Although the representations and processes underlying higher functions in the brain are still largely unknown, the organization of sensory cortices has been quite well understood for about 30 years. For example in the visual system, the Nobel prize winning studies of Hubel and Wiesel [20,22] showed that neurons in the primary visual cortex are responsive to particular features in the input, such as a line of a particular orientation at a particular location in the visual field. The inputs in the retina to which a neuron responds is called the receptive field of the neuron. All neurons in a vertical column in the cortex typically have the same receptive field and feature preferences. Vertical groups of neurons with the same orientation preference are called orientation columns and vertical groups with the same eye preference are called ocular dominance columns. These feature preferences gradually vary across the surface of the cortex in characteristic spatial patterns called cortical maps.

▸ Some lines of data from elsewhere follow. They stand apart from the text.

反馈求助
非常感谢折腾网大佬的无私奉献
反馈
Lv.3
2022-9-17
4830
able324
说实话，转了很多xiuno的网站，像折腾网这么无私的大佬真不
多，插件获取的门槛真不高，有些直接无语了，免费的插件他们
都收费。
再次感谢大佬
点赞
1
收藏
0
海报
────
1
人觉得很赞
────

Often, altering the sensory environment of the young animal produces readily observable changes in the organization of the afferent connections to the cortex [21,23,24]. Based on such observations, it was generally believed that the response properties of cortical cells are defined primarily by the organization of afferents. Functionally for example the visual cortex was thought to be a collection of filters for visual input, and the properties of the filters (such as orientation preference) were thought to be defined by the patterns of afferent synapses. Possible lateral interactions between cells across the cortex were usually ignored, partly for simplicity, and partly because there did not exist sufficient neurobiological data to form well-defined theories about these interactions. Furthermore, based on early discoveries on the plasticity of the cortex (such as those of [1,4,5,24,46]), it was believed that the cortical structure was influenced by the visual environment only in early development, and that cortex was essentially static afterwards. The lateral connections were thought to play a secondary role in shaping visual cortex, with the primary role attributed to plasticity of thalamocortical afferents.

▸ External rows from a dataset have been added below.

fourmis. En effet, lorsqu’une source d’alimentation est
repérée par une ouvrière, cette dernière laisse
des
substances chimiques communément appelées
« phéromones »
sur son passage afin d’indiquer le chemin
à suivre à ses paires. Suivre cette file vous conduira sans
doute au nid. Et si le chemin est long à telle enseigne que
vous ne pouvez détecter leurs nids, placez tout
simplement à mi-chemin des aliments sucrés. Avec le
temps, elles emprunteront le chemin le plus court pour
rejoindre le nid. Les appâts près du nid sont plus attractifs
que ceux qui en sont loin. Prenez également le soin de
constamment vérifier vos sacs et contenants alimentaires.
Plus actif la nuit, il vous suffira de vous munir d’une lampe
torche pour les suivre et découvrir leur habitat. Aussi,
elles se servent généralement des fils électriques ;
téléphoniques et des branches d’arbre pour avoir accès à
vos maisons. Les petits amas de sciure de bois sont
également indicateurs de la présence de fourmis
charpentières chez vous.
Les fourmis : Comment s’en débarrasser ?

Recently, however, a number of exciting results about intracortical connectivity and dynamic processes in the cortex have emerged. Lateral connections are found to be remarkably ordered: they connect primarily areas with similar properties, such as neurons with the same orientation or eye preference in the visual cortex [13,15,28]. Such organization is not genetically determined nor static, but develops cooperatively and simultaneously with the thalamocortical afferents, and changes dynamically according to visual experience throughout life [6,7,8,26,28]). The new understanding of cortical development and function thus differs drastically from the old. Lateral interactions appear to play a much larger role both in the development and function of the cortex than previously believed, a role that we are only now beginning to understand.

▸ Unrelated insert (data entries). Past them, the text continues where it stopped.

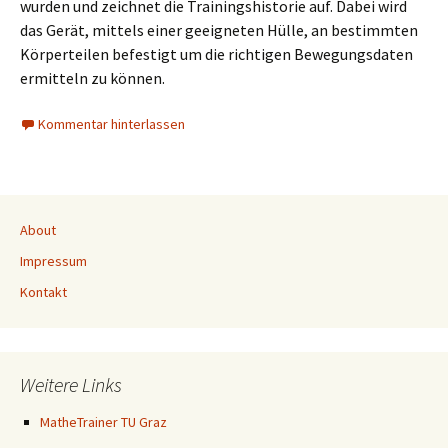
wurden und zeichnet die Trainingshistorie auf. Dabei wird
das Gerät, mittels einer geeigneten Hülle, an bestimmten
Körperteilen befestigt um die richtigen Bewegungsdaten
ermitteln zu können.
Kommentar hinterlassen
About
Impressum
Kontakt
Weitere Links
MatheTrainer TU Graz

A crucial part of the effort to integrate lateral interactions into the model of cortical function is computational modeling of the hypothesized structures and processes. Studying complex, dynamic phenomena such as those exhibited by the cortical circuits is usually very difficult experimentally, but computational simulations may give insight into what to look for. This book presents several such investigations, each addressing the role of lateral interactions at a different level or from a slightly different perspective. While a unified model of lateral interactions in the cortex is yet to emerge, the book can give an overview of the kinds of processes that may be going on, and thereby further our understanding of information processing in the cortex.